• TASK DESCRIPTION:
From the entries below, print exactly the span beginning with the line holding "Arthur et al. 341" and ending with the line holding "Note: Mean diameter", endpoints included, and skip any pictures.
--
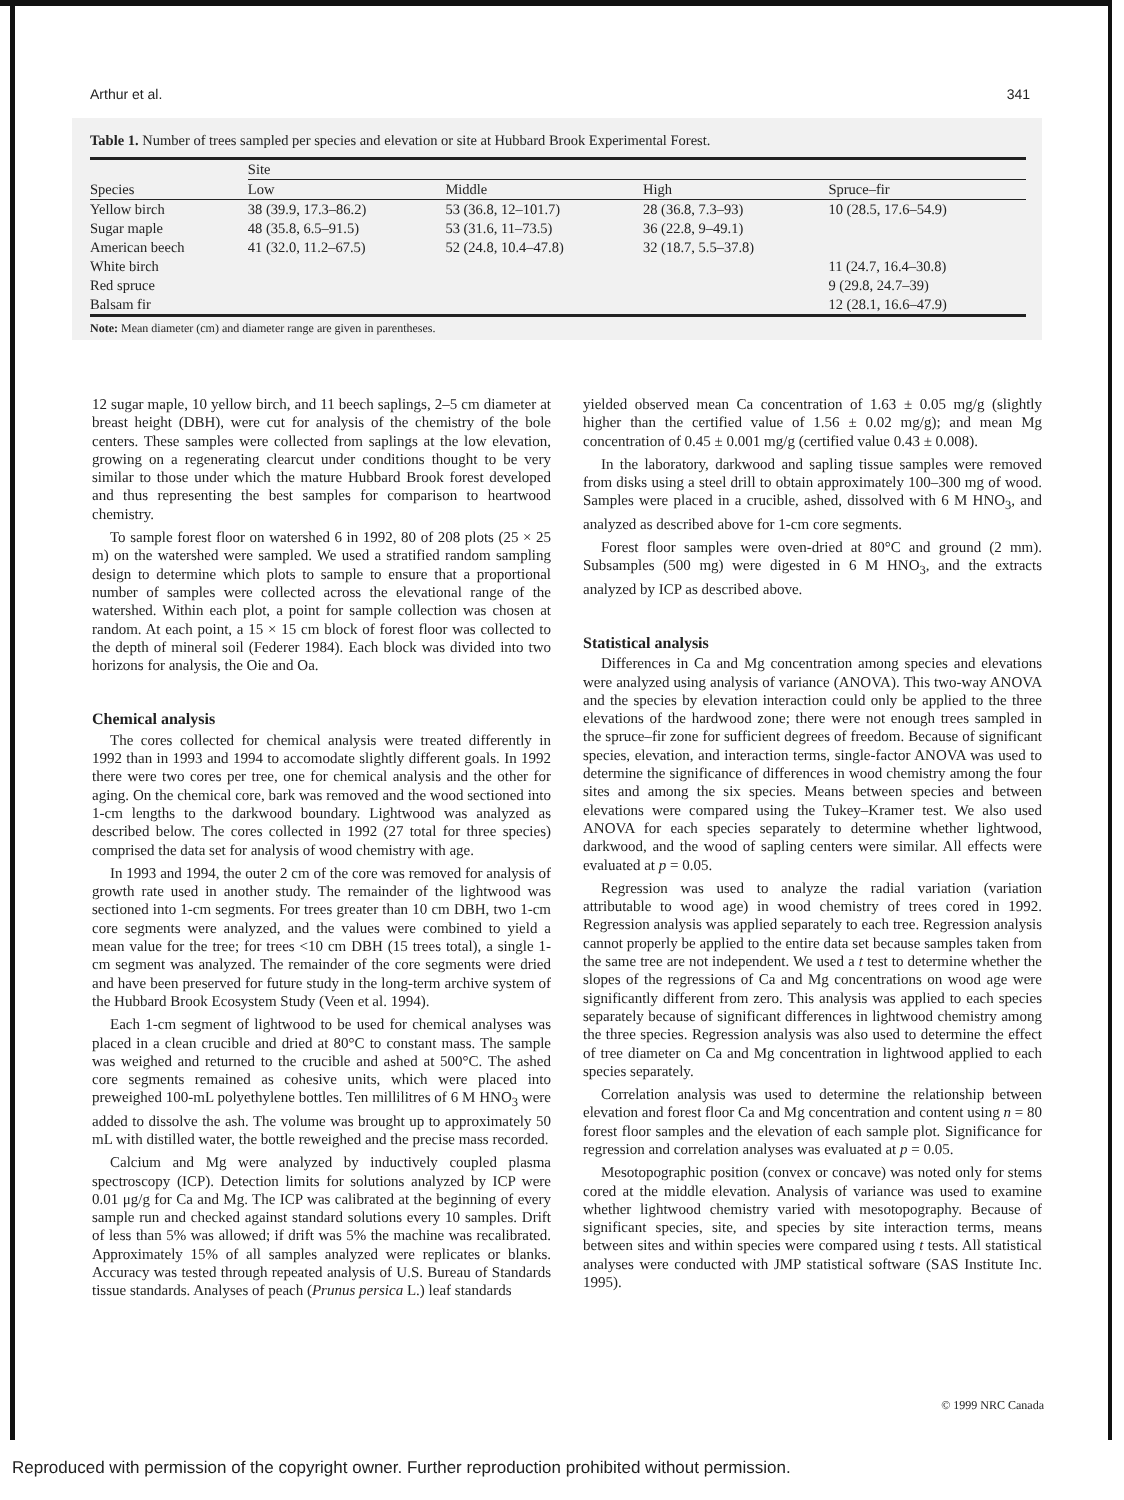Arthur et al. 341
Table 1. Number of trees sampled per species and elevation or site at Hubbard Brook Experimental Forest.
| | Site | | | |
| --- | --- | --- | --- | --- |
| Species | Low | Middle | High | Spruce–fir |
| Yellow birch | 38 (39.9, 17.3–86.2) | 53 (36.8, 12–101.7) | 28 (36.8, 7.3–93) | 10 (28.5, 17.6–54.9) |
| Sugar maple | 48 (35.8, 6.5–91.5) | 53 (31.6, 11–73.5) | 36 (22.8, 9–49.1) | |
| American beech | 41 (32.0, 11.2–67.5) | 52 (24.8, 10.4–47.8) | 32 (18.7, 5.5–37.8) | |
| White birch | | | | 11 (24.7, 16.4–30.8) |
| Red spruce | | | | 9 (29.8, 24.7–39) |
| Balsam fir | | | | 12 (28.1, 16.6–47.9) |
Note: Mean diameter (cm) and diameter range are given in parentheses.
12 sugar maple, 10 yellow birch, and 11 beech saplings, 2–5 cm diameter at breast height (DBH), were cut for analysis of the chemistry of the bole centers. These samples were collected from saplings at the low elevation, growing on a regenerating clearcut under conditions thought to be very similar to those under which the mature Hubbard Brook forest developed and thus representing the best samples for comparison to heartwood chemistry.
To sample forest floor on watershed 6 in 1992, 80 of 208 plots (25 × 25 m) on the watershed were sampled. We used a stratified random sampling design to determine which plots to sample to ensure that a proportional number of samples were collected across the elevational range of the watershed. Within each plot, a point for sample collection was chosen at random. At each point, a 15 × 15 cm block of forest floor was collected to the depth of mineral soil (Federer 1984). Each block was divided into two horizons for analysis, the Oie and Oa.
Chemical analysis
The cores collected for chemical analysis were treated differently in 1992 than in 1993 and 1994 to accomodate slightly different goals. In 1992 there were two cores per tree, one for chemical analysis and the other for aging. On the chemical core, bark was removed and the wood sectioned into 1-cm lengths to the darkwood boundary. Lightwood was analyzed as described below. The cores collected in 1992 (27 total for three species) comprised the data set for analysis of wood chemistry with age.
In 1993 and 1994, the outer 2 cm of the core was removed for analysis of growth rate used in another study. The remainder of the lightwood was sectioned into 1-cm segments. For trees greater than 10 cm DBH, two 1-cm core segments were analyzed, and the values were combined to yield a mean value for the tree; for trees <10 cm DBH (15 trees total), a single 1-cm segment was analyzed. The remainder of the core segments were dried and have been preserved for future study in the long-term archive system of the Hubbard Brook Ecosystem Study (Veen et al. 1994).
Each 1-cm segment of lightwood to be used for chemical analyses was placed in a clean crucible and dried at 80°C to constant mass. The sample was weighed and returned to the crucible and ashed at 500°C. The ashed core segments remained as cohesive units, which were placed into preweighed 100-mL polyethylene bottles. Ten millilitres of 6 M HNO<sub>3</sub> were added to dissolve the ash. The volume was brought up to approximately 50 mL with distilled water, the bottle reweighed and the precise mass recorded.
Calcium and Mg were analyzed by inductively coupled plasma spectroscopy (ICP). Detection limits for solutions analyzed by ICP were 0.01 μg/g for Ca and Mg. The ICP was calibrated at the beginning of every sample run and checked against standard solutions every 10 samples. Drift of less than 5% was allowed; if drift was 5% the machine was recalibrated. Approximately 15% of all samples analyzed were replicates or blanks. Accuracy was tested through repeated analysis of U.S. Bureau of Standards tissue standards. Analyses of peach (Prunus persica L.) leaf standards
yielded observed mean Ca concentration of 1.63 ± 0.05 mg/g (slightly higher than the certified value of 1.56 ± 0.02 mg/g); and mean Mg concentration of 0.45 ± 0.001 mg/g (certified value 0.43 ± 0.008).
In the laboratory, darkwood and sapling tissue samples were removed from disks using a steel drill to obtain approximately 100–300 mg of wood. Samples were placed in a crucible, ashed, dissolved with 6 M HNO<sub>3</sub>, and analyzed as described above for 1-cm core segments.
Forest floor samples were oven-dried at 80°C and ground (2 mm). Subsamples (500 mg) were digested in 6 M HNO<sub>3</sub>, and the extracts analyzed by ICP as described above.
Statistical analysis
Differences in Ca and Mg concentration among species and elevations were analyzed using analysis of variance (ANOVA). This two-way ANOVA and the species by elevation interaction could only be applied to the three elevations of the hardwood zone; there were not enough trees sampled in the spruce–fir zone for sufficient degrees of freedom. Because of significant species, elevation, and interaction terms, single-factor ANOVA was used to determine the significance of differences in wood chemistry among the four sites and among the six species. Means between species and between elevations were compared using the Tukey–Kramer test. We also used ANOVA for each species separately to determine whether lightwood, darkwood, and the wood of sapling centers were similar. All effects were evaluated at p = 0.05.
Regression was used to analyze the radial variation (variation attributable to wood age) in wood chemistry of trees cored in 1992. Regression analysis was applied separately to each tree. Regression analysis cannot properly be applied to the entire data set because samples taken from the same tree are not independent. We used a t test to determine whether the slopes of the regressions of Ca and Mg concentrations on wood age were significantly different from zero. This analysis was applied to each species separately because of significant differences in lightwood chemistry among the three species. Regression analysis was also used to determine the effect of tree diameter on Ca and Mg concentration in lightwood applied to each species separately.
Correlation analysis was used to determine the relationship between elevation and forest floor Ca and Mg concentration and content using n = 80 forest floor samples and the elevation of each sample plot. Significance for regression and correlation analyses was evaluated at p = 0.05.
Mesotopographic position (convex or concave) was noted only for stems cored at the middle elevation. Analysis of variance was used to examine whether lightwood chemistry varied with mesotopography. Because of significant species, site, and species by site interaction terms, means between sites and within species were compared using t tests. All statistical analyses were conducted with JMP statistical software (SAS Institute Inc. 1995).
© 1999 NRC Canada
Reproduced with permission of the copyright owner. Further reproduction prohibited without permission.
--
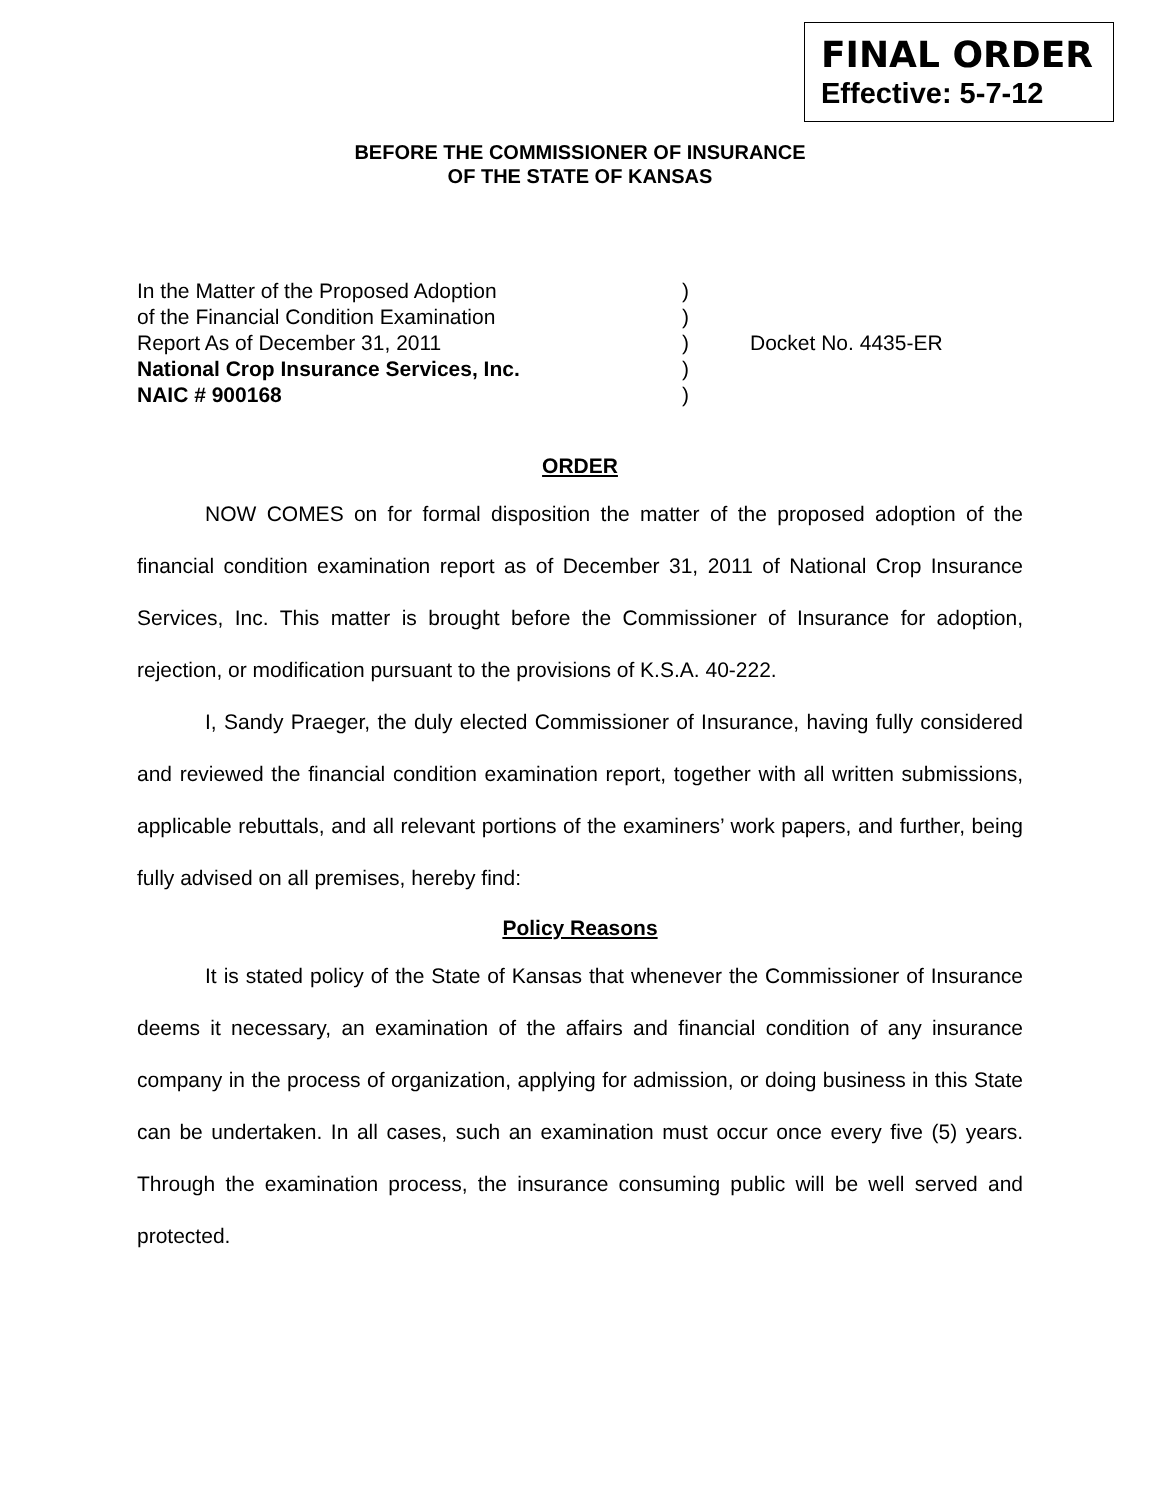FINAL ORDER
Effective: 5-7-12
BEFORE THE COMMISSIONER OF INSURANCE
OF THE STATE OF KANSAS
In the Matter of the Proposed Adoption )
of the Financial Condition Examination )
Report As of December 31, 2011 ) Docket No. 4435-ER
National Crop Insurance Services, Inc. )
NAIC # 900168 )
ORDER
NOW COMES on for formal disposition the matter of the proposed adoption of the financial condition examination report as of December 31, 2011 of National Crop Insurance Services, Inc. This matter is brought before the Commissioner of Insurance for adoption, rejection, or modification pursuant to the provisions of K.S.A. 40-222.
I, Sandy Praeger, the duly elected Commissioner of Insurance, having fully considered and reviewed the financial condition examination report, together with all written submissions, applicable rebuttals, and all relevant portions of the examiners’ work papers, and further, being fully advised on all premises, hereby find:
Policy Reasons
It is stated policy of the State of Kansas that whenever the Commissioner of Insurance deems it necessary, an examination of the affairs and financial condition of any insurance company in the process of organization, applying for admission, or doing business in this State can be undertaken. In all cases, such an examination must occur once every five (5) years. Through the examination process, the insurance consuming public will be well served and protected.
--
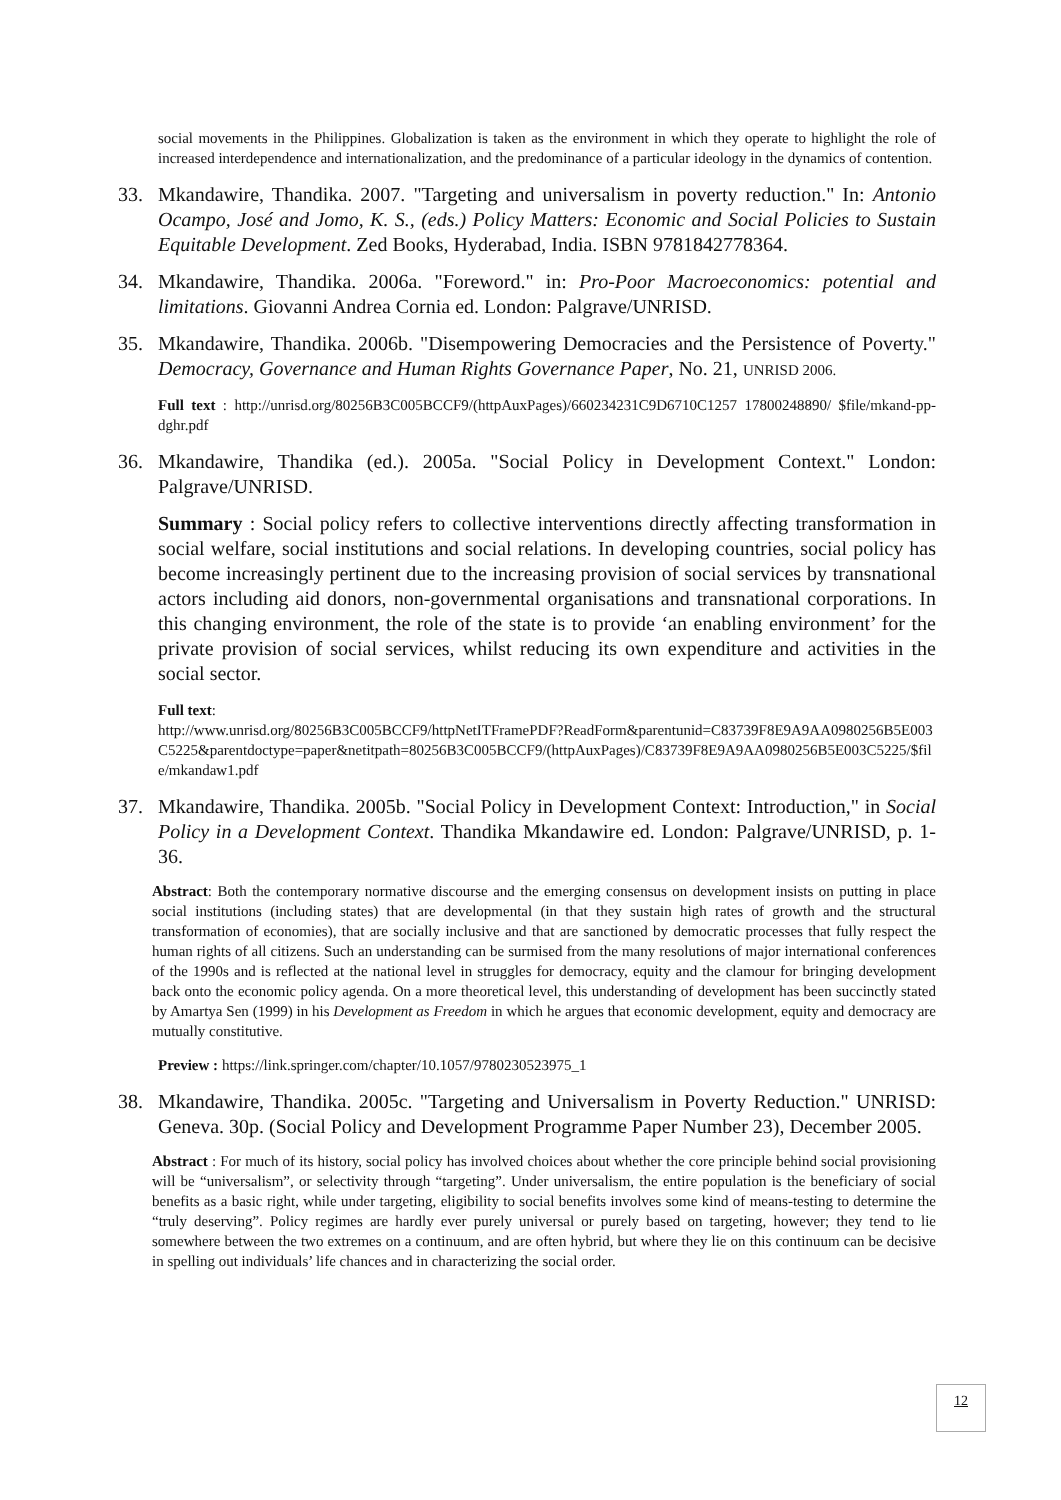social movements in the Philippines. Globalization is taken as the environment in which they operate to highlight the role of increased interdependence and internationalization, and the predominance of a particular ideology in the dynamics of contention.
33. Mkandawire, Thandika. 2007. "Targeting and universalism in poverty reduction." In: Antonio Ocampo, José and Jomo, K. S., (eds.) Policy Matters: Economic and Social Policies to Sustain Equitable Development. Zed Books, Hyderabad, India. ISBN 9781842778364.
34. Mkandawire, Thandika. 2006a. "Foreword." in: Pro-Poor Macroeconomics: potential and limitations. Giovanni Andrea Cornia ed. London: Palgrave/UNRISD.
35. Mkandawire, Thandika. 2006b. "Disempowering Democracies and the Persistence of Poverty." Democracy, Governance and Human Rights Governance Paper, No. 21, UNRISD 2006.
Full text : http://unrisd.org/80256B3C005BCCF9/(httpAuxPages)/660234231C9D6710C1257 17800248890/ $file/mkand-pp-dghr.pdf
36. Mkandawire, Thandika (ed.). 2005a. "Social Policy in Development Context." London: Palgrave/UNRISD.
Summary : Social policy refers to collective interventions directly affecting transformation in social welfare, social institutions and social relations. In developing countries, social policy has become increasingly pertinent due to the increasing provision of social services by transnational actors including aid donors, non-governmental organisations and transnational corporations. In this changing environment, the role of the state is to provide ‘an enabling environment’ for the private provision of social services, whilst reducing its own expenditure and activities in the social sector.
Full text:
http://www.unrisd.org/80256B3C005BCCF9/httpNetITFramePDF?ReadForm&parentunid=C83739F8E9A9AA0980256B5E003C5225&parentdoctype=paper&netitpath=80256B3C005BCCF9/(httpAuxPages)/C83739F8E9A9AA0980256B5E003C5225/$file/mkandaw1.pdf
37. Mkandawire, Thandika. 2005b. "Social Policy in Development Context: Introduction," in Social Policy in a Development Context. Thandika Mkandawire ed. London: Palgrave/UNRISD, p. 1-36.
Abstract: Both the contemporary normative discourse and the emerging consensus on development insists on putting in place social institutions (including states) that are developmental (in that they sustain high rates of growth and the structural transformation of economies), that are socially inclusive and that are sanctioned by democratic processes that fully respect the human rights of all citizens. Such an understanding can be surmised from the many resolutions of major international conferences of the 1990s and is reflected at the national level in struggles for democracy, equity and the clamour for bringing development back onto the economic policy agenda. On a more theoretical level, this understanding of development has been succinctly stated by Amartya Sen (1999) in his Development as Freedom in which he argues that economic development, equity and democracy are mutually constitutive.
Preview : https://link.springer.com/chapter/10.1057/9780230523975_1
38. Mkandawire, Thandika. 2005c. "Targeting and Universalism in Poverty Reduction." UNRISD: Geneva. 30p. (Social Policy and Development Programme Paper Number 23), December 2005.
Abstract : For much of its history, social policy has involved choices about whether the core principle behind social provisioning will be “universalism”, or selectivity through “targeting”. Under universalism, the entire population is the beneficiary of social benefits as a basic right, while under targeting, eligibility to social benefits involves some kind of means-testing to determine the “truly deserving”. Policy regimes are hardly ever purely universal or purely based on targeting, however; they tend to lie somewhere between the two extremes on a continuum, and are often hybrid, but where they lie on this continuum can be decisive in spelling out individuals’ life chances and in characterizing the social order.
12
--
• WRITTEN REPLY:
Arthur et al. 341
Table 1. Number of trees sampled per species and elevation or site at Hubbard Brook Experimental Forest.
| | Site | | | |
| --- | --- | --- | --- | --- |
| Species | Low | Middle | High | Spruce–fir |
| Yellow birch | 38 (39.9, 17.3–86.2) | 53 (36.8, 12–101.7) | 28 (36.8, 7.3–93) | 10 (28.5, 17.6–54.9) |
| Sugar maple | 48 (35.8, 6.5–91.5) | 53 (31.6, 11–73.5) | 36 (22.8, 9–49.1) | |
| American beech | 41 (32.0, 11.2–67.5) | 52 (24.8, 10.4–47.8) | 32 (18.7, 5.5–37.8) | |
| White birch | | | | 11 (24.7, 16.4–30.8) |
| Red spruce | | | | 9 (29.8, 24.7–39) |
| Balsam fir | | | | 12 (28.1, 16.6–47.9) |
Note: Mean diameter (cm) and diameter range are given in parentheses.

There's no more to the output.